The Tracy McGrady era in Orlando happened without him. The Magic has changed coaches since he played last, jettisoning Doc Rivers last season. He's got a new crew -- Steve Francis, Cuttino Mobley and Hedo Turkoglu were all acquired in the offseason. "The T-Mac saga has come and went, everyone thinks it's not going to work out anyway, so I've got nothing to lose," he said.
Calvin Hill, his father and the former NFL running back, will be in attendance tonight, along with James Nunley, the Duke orthopedic surgeon who helped salvage that foot and a career .
Hill's 21/2-year-old daughter, Myla, who was not yet conceived when he last completed a season, now comes to the games with her mother and Hill's wife, Tamia, the rhythm and blues singer.
"It'd be nice for her these next four or five years or whatever to see me play," he said. "I think it was neat for me to see my dad at the end of his career. Though I didn't necessarily see him in his prime, it was nice to have those memories. Hopefully, my daughter will have the same."

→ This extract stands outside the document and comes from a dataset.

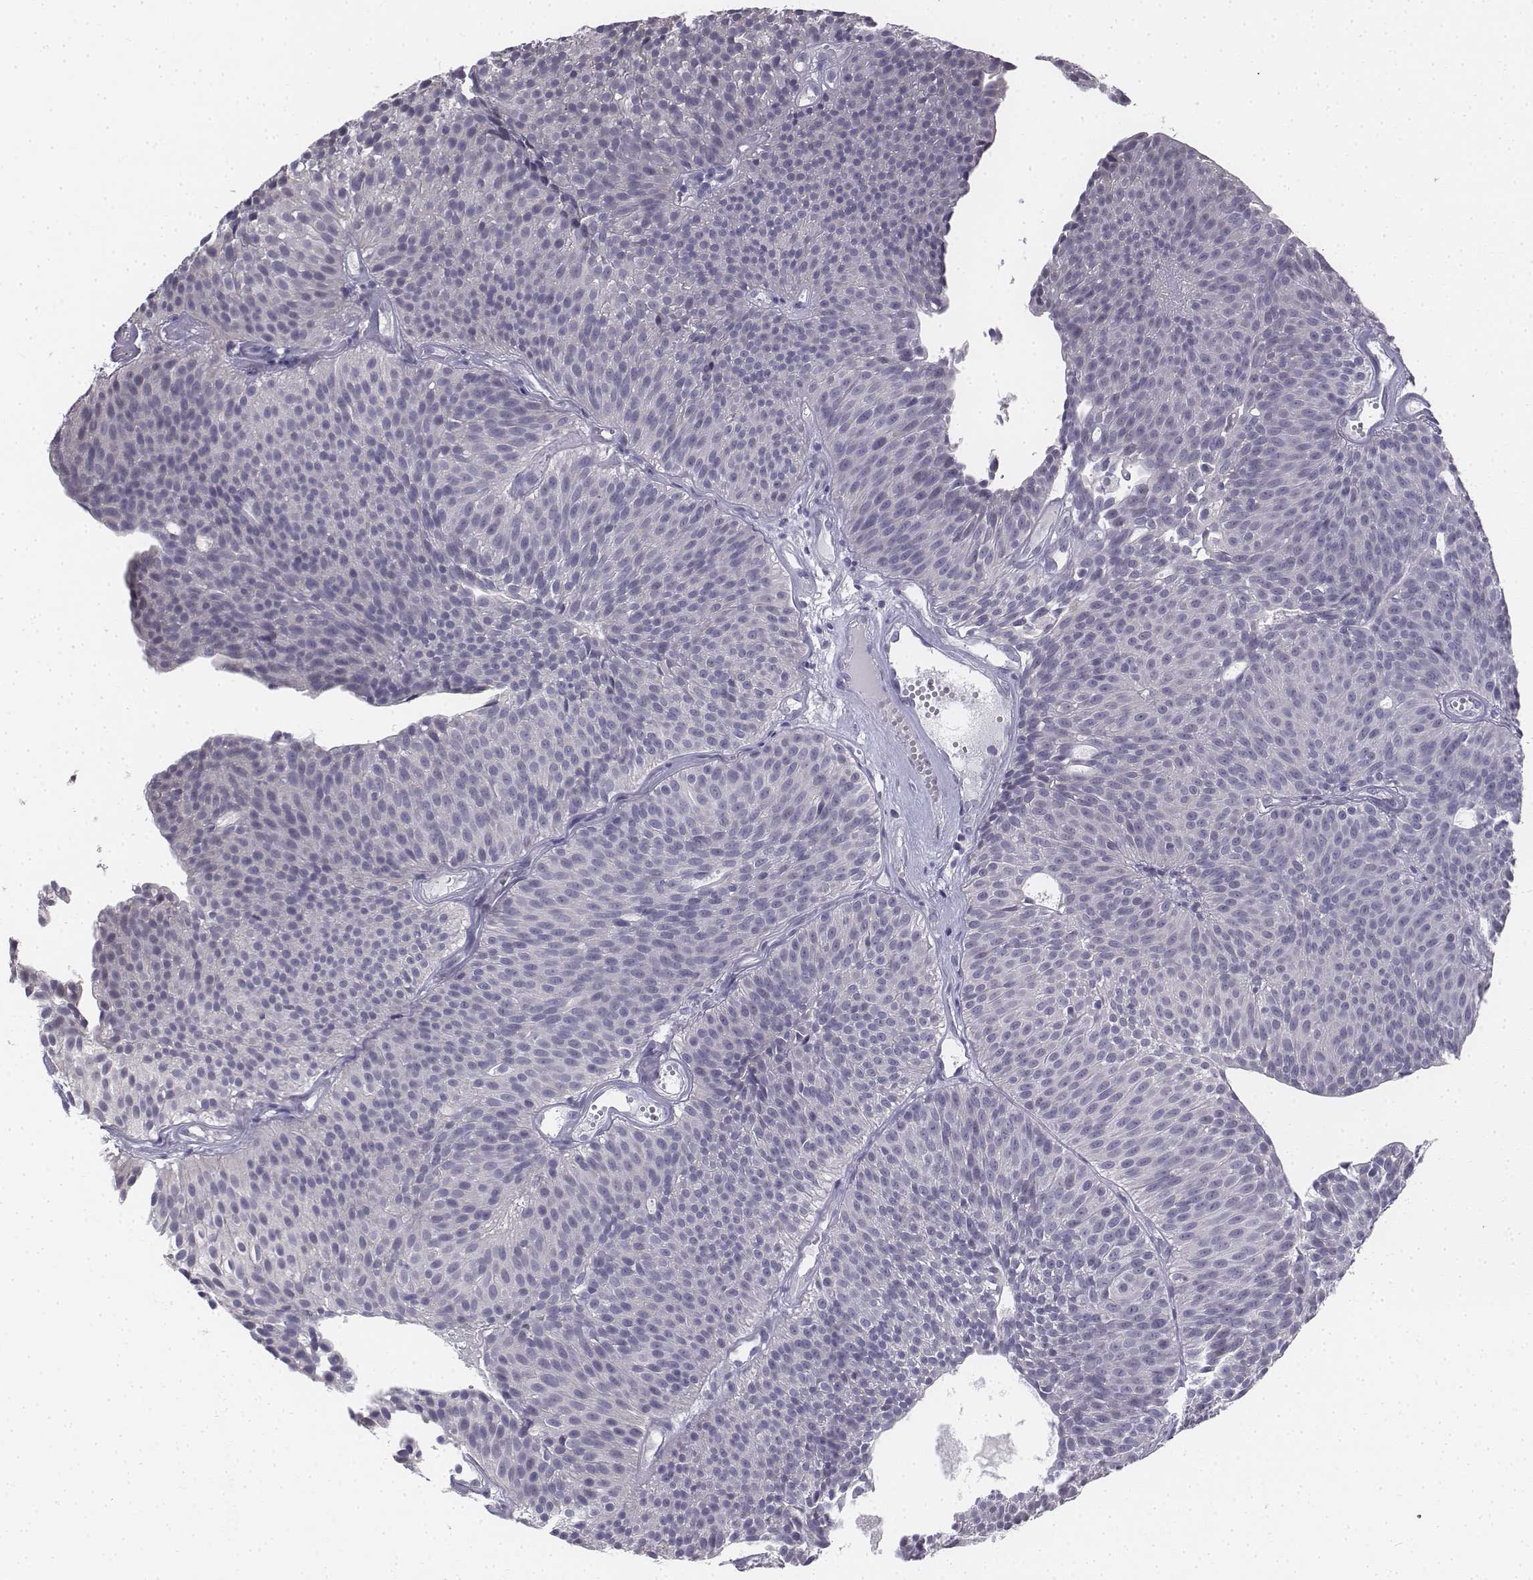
{"staining": {"intensity": "negative", "quantity": "none", "location": "none"}, "tissue": "urothelial cancer", "cell_type": "Tumor cells", "image_type": "cancer", "snomed": [{"axis": "morphology", "description": "Urothelial carcinoma, Low grade"}, {"axis": "topography", "description": "Urinary bladder"}], "caption": "A high-resolution image shows IHC staining of urothelial carcinoma (low-grade), which shows no significant expression in tumor cells.", "gene": "PENK", "patient": {"sex": "male", "age": 63}}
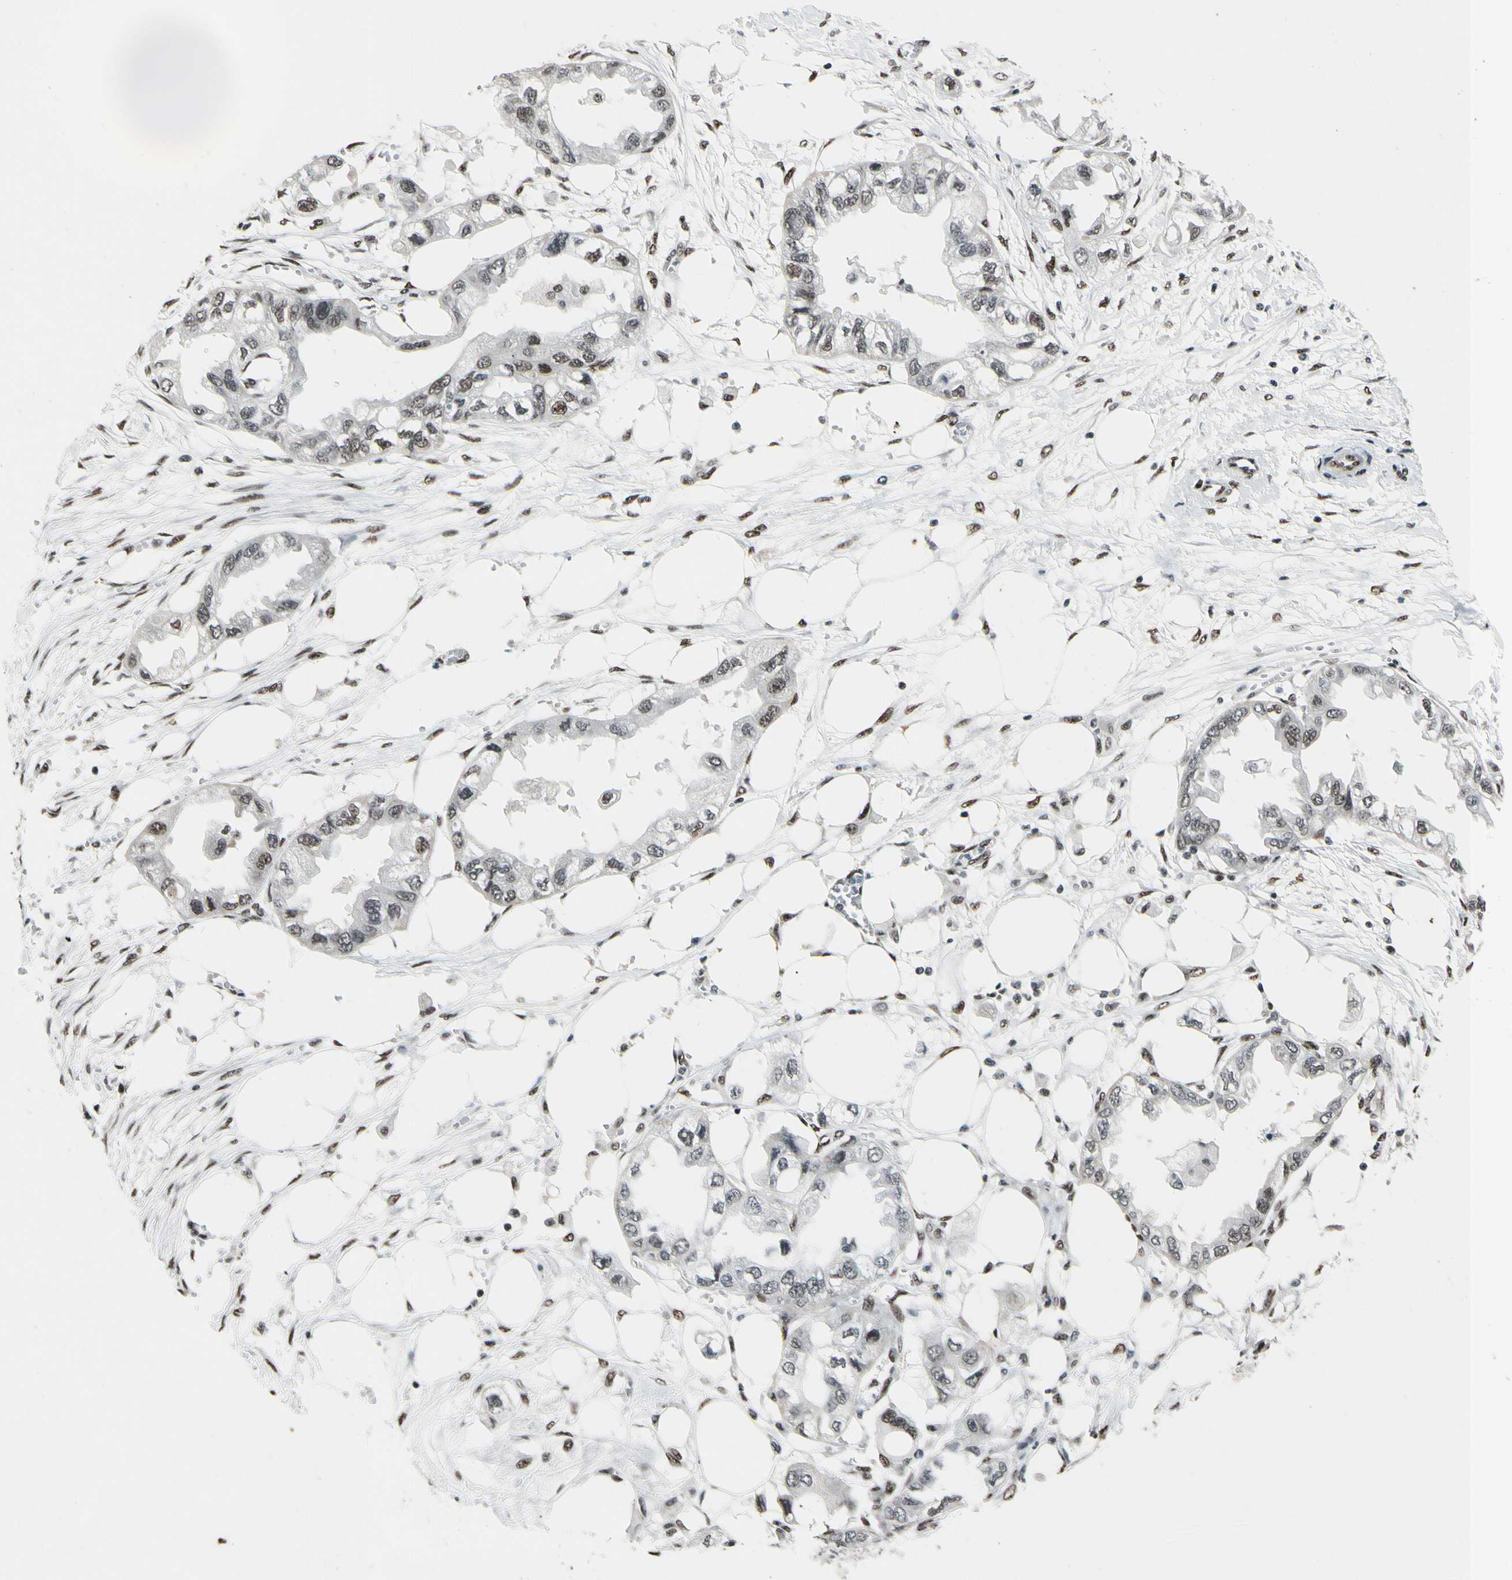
{"staining": {"intensity": "weak", "quantity": "25%-75%", "location": "nuclear"}, "tissue": "endometrial cancer", "cell_type": "Tumor cells", "image_type": "cancer", "snomed": [{"axis": "morphology", "description": "Adenocarcinoma, NOS"}, {"axis": "topography", "description": "Endometrium"}], "caption": "IHC image of human endometrial cancer stained for a protein (brown), which displays low levels of weak nuclear positivity in approximately 25%-75% of tumor cells.", "gene": "RECQL", "patient": {"sex": "female", "age": 67}}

"Look, assuming this ankle holds up," Hill added, " I haven't put that much mileage on my body. Some people look at it as the years I've lost. I'm looking at it as, I've got years on the back end."
You look up a Grant Hill comeback story from two years ago that never made it to print because of yet another injury.
"There's a gospel saying, 'Gold without fire is not pure gold.' You got to go through that," Hill said then.
Gold without fire is not pure gold. Kind of fits, no?